→ **Set problem**
Copy out the lines starting at the one containing "Rendered at 1075 by 1518 pixels." and ending at the one containing "list Subbab 2.3: Bisakah", substituting "Terangkan" for each occurrence of "Jelaskan" and leaving everything else unchanged.

→ **Material**
= = =

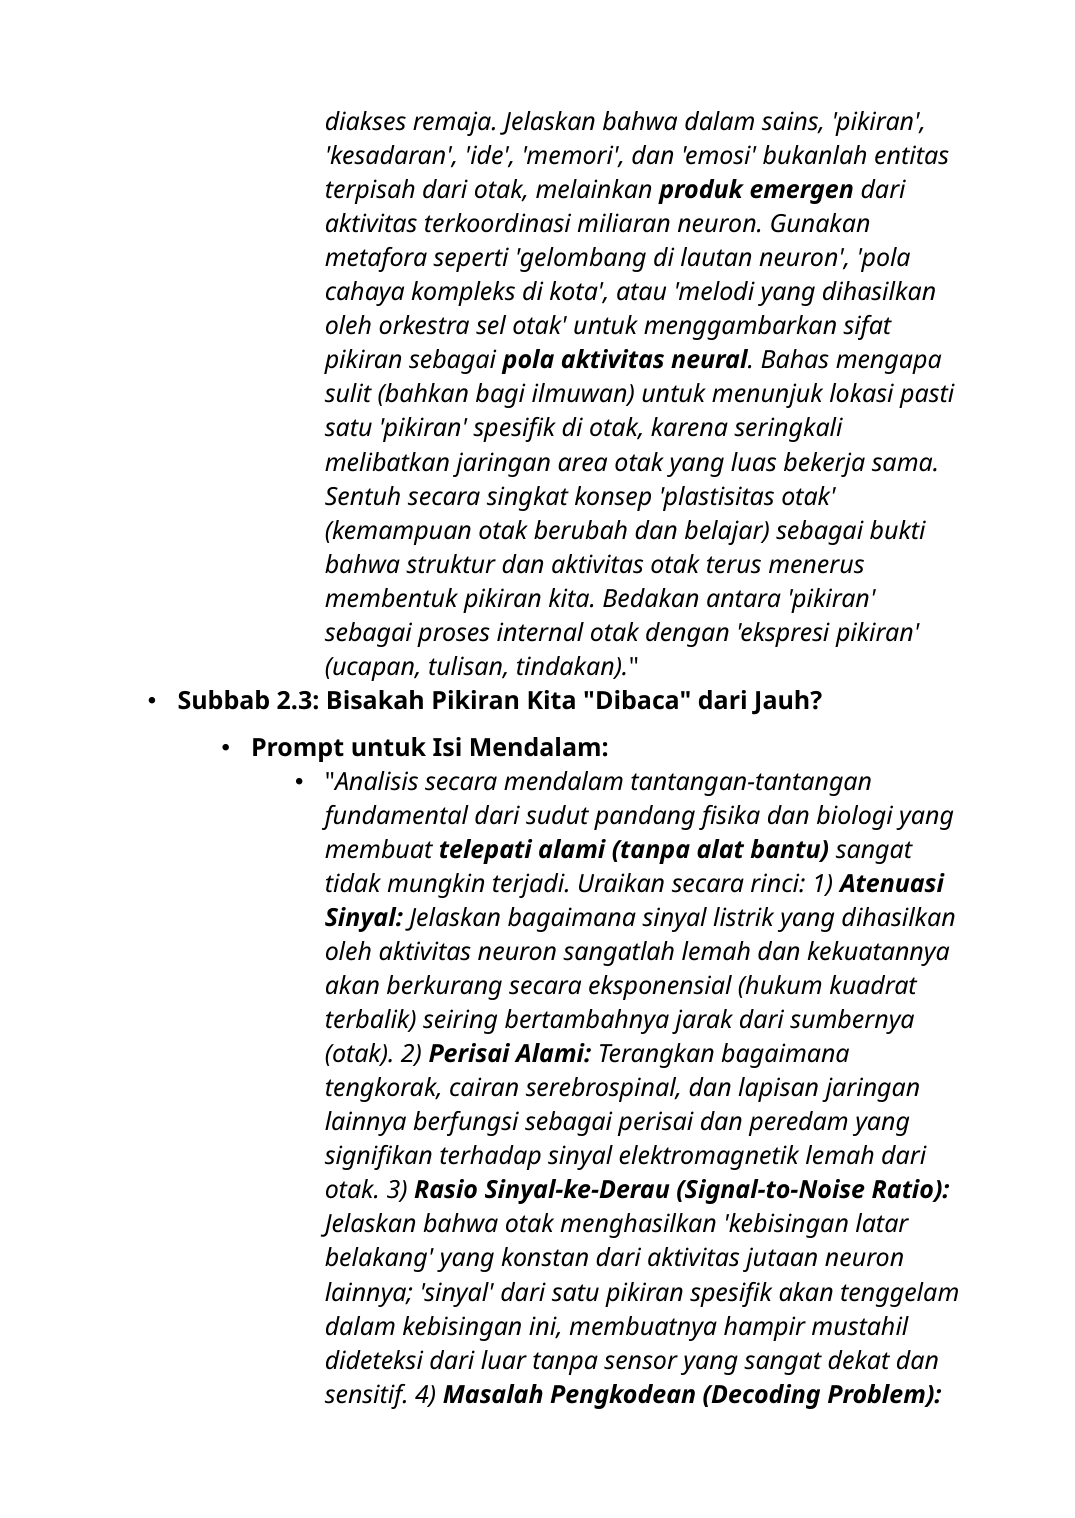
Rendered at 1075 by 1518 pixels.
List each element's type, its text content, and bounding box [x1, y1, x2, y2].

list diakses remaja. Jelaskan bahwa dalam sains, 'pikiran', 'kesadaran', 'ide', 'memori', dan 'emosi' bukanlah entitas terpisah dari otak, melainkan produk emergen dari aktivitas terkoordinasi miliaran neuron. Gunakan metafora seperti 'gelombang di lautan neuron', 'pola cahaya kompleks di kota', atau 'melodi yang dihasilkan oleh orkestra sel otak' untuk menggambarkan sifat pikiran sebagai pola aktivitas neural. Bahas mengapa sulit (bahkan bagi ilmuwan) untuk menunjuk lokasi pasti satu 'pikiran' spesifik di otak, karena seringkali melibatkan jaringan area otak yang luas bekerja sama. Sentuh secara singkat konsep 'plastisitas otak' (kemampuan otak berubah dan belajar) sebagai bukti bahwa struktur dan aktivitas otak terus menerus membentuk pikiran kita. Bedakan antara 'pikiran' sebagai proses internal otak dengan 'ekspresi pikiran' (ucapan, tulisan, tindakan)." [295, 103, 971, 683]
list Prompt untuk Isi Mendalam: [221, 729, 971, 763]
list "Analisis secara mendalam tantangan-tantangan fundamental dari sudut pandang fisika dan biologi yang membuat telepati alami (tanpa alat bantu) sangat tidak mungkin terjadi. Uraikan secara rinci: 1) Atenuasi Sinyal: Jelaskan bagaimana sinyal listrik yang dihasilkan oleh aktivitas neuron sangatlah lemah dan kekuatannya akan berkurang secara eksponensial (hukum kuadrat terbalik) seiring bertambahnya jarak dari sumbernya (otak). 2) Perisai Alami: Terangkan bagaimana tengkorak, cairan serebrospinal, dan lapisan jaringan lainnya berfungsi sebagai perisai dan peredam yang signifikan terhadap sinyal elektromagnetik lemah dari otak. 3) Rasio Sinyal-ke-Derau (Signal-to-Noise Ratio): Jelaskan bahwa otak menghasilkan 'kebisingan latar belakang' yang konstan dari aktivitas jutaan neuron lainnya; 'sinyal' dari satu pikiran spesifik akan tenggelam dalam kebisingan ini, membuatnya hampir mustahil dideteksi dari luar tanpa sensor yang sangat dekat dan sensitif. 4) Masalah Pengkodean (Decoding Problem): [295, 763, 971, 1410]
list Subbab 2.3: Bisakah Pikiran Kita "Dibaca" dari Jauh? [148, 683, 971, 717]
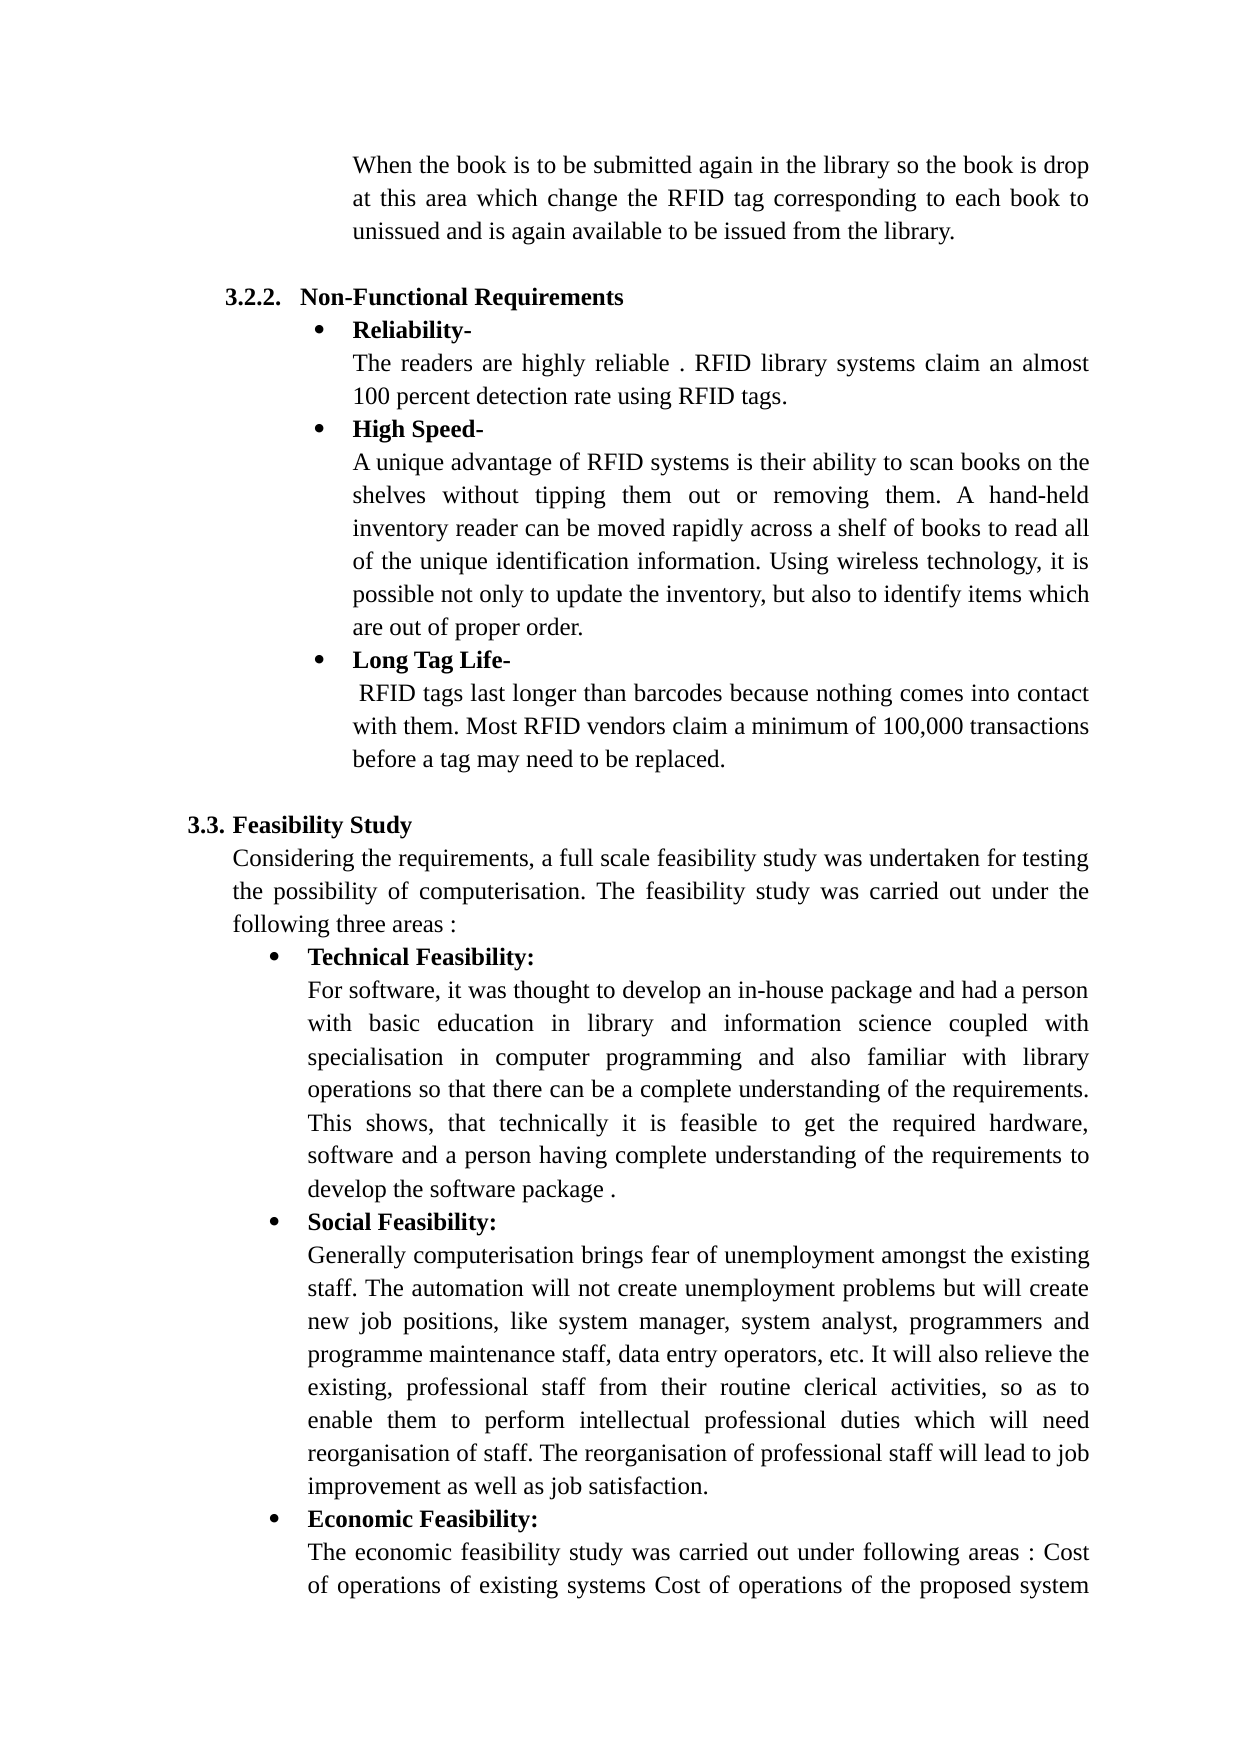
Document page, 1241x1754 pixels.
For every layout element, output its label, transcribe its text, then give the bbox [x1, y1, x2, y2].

= = =

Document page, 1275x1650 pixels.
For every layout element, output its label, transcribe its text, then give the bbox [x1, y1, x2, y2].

= = =

→ **Answer to the problem**
Rendered at 1075 by 1518 pixels.
List each element's type, its text content, and bounding box [x1, y1, x2, y2].

list diakses remaja. Terangkan bahwa dalam sains, 'pikiran', 'kesadaran', 'ide', 'memori', dan 'emosi' bukanlah entitas terpisah dari otak, melainkan produk emergen dari aktivitas terkoordinasi miliaran neuron. Gunakan metafora seperti 'gelombang di lautan neuron', 'pola cahaya kompleks di kota', atau 'melodi yang dihasilkan oleh orkestra sel otak' untuk menggambarkan sifat pikiran sebagai pola aktivitas neural. Bahas mengapa sulit (bahkan bagi ilmuwan) untuk menunjuk lokasi pasti satu 'pikiran' spesifik di otak, karena seringkali melibatkan jaringan area otak yang luas bekerja sama. Sentuh secara singkat konsep 'plastisitas otak' (kemampuan otak berubah dan belajar) sebagai bukti bahwa struktur dan aktivitas otak terus menerus membentuk pikiran kita. Bedakan antara 'pikiran' sebagai proses internal otak dengan 'ekspresi pikiran' (ucapan, tulisan, tindakan)." [295, 103, 971, 683]
list Prompt untuk Isi Mendalam: [221, 729, 971, 763]
list "Analisis secara mendalam tantangan-tantangan fundamental dari sudut pandang fisika dan biologi yang membuat telepati alami (tanpa alat bantu) sangat tidak mungkin terjadi. Uraikan secara rinci: 1) Atenuasi Sinyal: Terangkan bagaimana sinyal listrik yang dihasilkan oleh aktivitas neuron sangatlah lemah dan kekuatannya akan berkurang secara eksponensial (hukum kuadrat terbalik) seiring bertambahnya jarak dari sumbernya (otak). 2) Perisai Alami: Terangkan bagaimana tengkorak, cairan serebrospinal, dan lapisan jaringan lainnya berfungsi sebagai perisai dan peredam yang signifikan terhadap sinyal elektromagnetik lemah dari otak. 3) Rasio Sinyal-ke-Derau (Signal-to-Noise Ratio): Terangkan bahwa otak menghasilkan 'kebisingan latar belakang' yang konstan dari aktivitas jutaan neuron lainnya; 'sinyal' dari satu pikiran spesifik akan tenggelam dalam kebisingan ini, membuatnya hampir mustahil dideteksi dari luar tanpa sensor yang sangat dekat dan sensitif. 4) Masalah Pengkodean (Decoding Problem): [295, 763, 971, 1410]
list Subbab 2.3: Bisakah Pikiran Kita "Dibaca" dari Jauh? [148, 683, 971, 717]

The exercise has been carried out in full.